The issue has been raised to setuptools, flit, and poetry. Poetry devs did not respond to the issue (opened in May 2019). Setuptools actively generates non-identical metadata. Flit is the only project that’s responded. But it does have a point to not make use of the argument—It is easier to always re-generate, and since flit relies solely on static metadata, it does not expect anything to go wrong unless in extreme advanced and niche usages (custom backend extending Flit’s PEP 517 interface), so always verifying the output feels wasting.

So now we have a rule that nobody is following, and people using the interface (frontends and backend extensions) are left in a bad place. How can we improve the situation?

1 Like

Popularise the minor backends instead? :grin:

Seriously, it was one line. I don’t know what to do if they don’t want to type it. pymsbuild/_build.py at 2c31968d4576a388701f50e8117187afef767d37 · zooba/pymsbuild · GitHub

I consider these backend bugs that should be fixed by the maintainers. The frontends are free to raise an error and refuse to handle such backends.

2 Likes

I agree with just calling these backend bugs.

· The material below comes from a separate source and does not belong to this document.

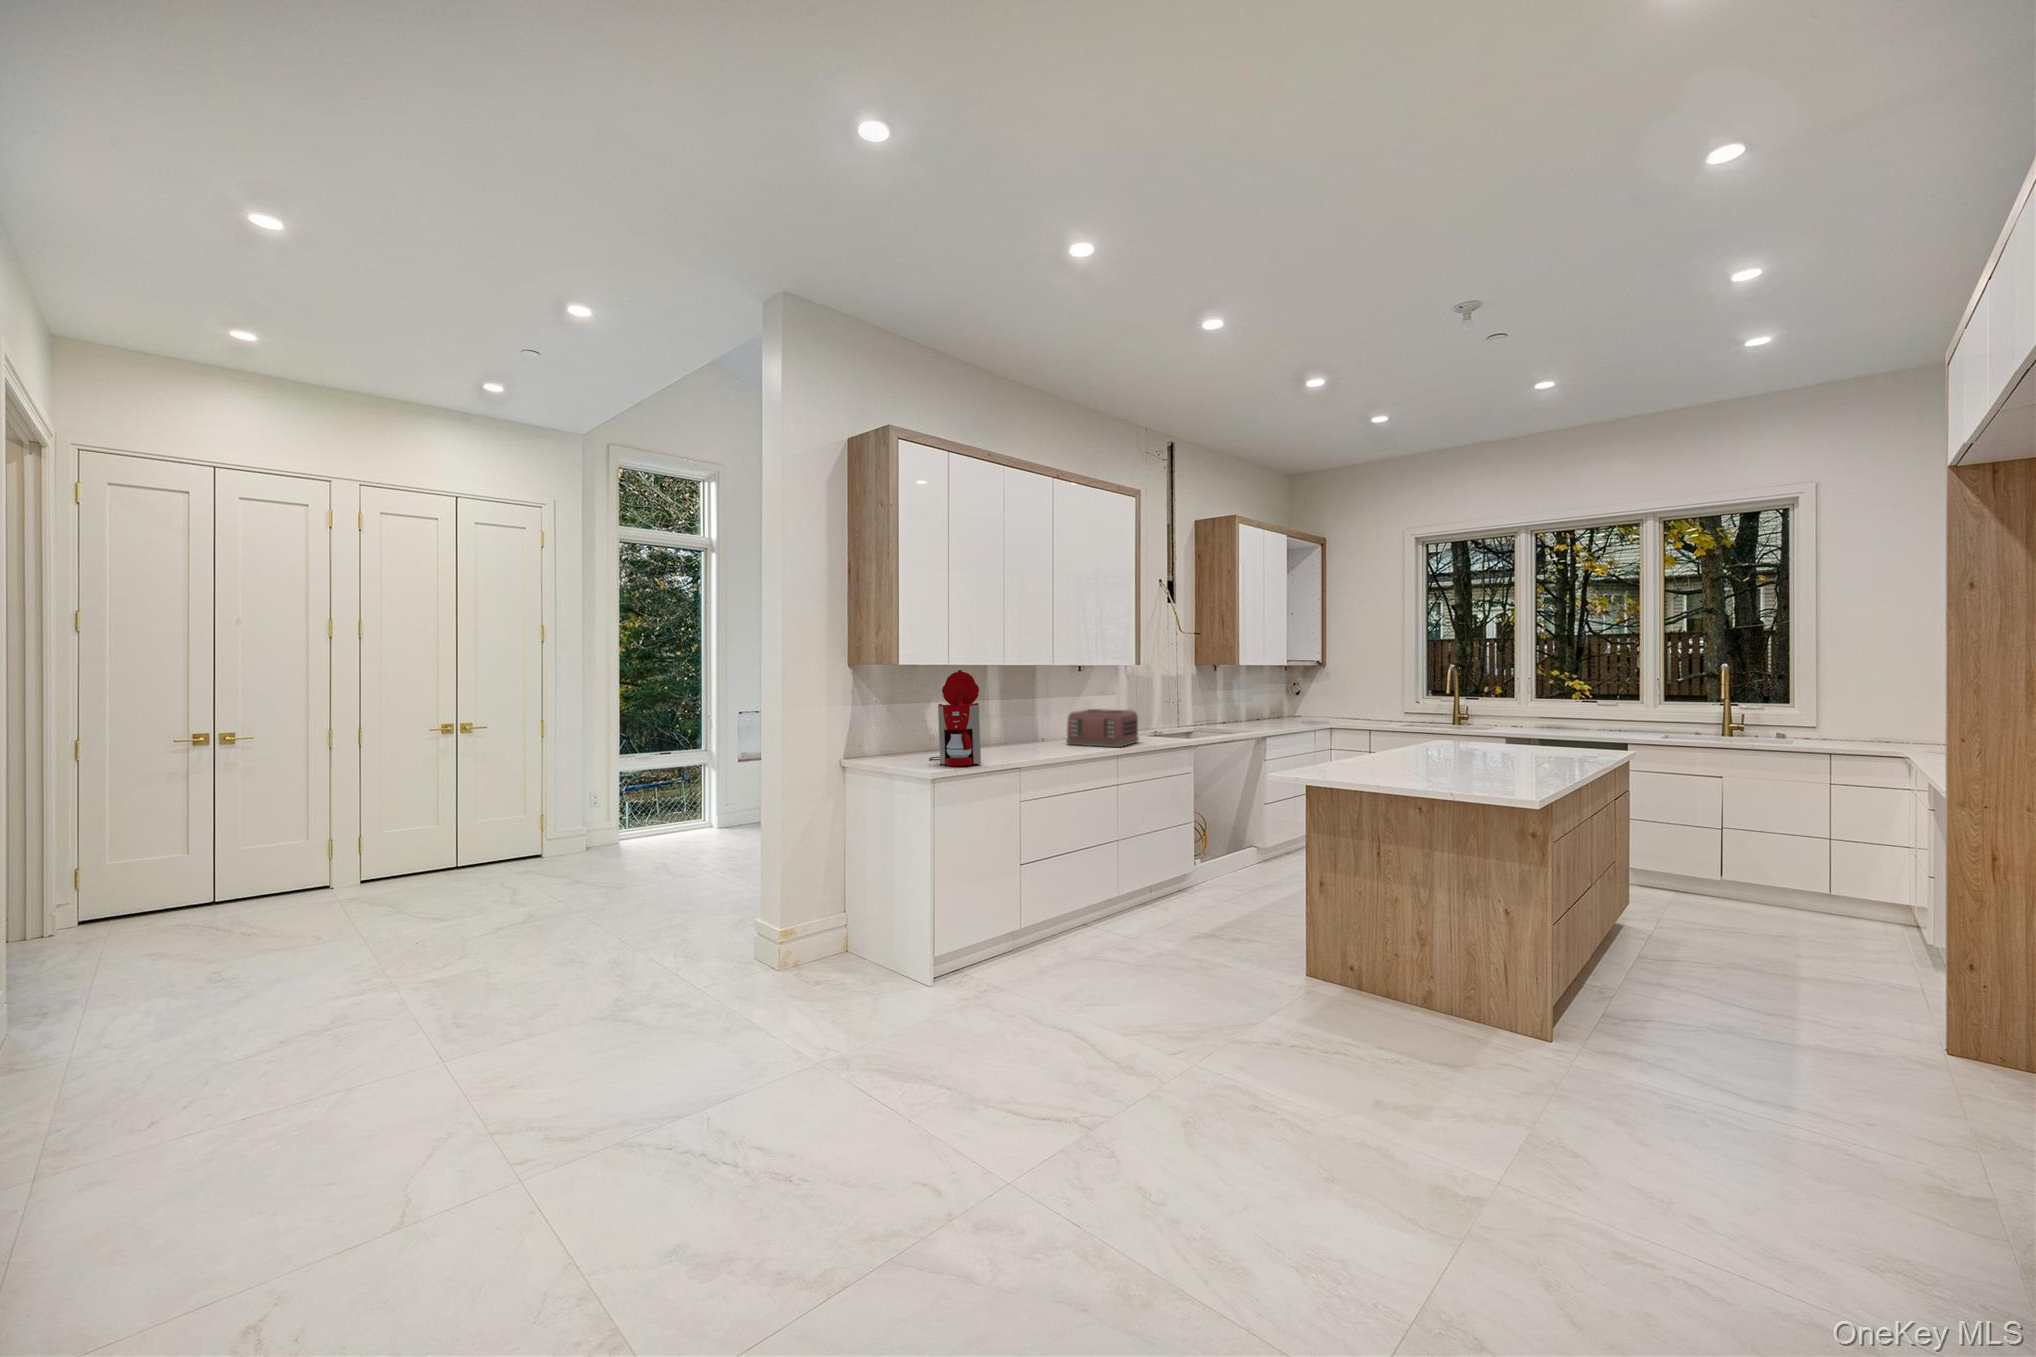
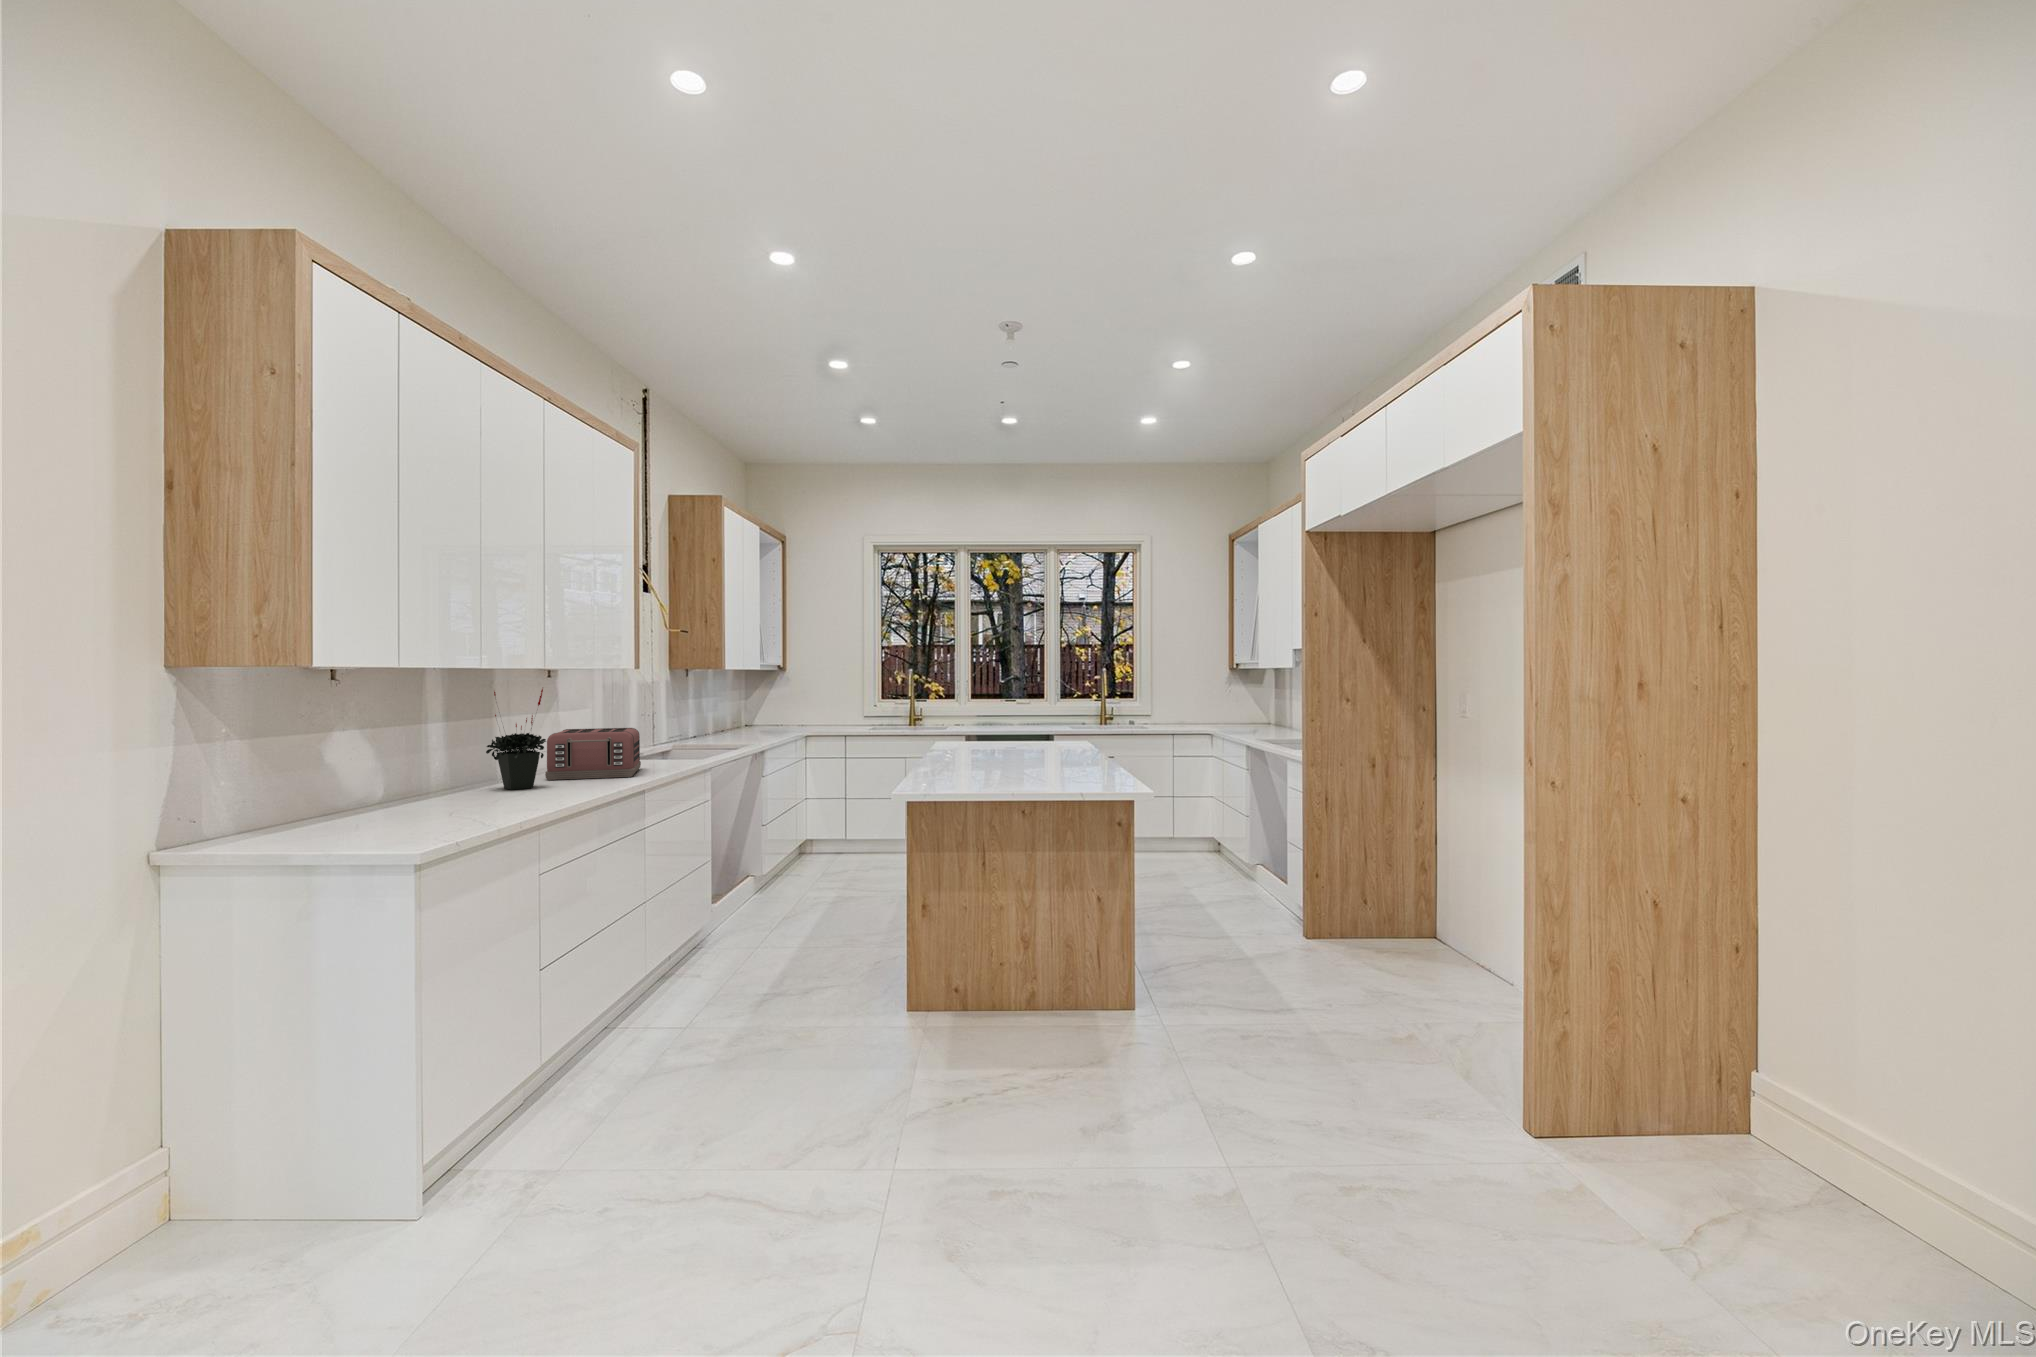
coffee maker: present [929,670,981,766] -> none [354,673,472,829]
potted plant: none [1023,679,1060,749] -> present [486,689,546,790]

Frontends should work on the assumption that the backend follows the spec, and if that causes an issue, direct the user to yell at the backend. At a minimum, every backend should be able to compare the two sets of metadata and fail if they differ, so it’s not like this is complicated to implement. (Flit argues that it’s an unnecessary cost, I’d say that it’s only unnecessary as long as no-one can tell you’re not doing it :wink:).

Edit: Note that I don’t have a problem with backend bugs not getting fixed promptly. It’s a fairly rare edge case, and all of these projects are volunteer based, so prioritising more significant issues is entirely reasonable. But that doesn’t mean it’s not a bug…

1 Like

So it sounds like pypa/build (as a frontend) should stick to the standard and look for backends implement the expected behaviour in the future. I’ll bring this back to the discussion there, thanks.

Out of curiosity, what was the pypa/build issue that triggered the question?

Out of curiosity, what was the pypa/build issue that triggered the question?

TL;DR: me not knowing whether the metadata hook is an optional call for the frontend or not, and not seeing it in the build API. Thread linked up above by @bernatgabor - most of my chatter not related to the issue at hand.

Start from this comment instead: Support for metadata hook · Issue #130 · pypa/build · GitHub

It sounds like flit is following the spec? The spec doesn’t say the backend is required to actively check for equivalence, it just says that the output has to be equivalent, however that’s accomplished.

Otoh the frontend would be entirely within its rights to check and raise an error if there’s a difference. And the backend is free to check too, if they want. Might be a good idea for setuptools too, since it’s so hard for setuptools to know what user code and plugins are doing. The reason backends get the metadata_directory argument is to maximize their flexibility for implementing this rule, by reusing the old metadata, comparing against it, etc.

1 Like

Agreed. “The way that the backend works means that there can’t be a difference” is an entirely valid approach.

Yes, but the frontend is also entirely within its rights to assume the backend follows the spec, and not check. That’s basically the point of a constraint like this, it allows frontends to avoid checks that the backend did what they are required to do.

Yes, the frontend can check, and if they do, and find a discrepancy, they can give a friendlier error - but the error is still “the backend has a bug and I can’t proceed, please file a bug with the backend”…

Yes, the requirement is OK, but the solution is ‘generate the same metadata every time’ not ‘copy the passed in folder because the metadata might be different each time’.

Well, implementation detail. Some backend might be cheaper to compare and generate delta than regenerate it (e.g. where you need to compile some binary to find out the records :thinking:).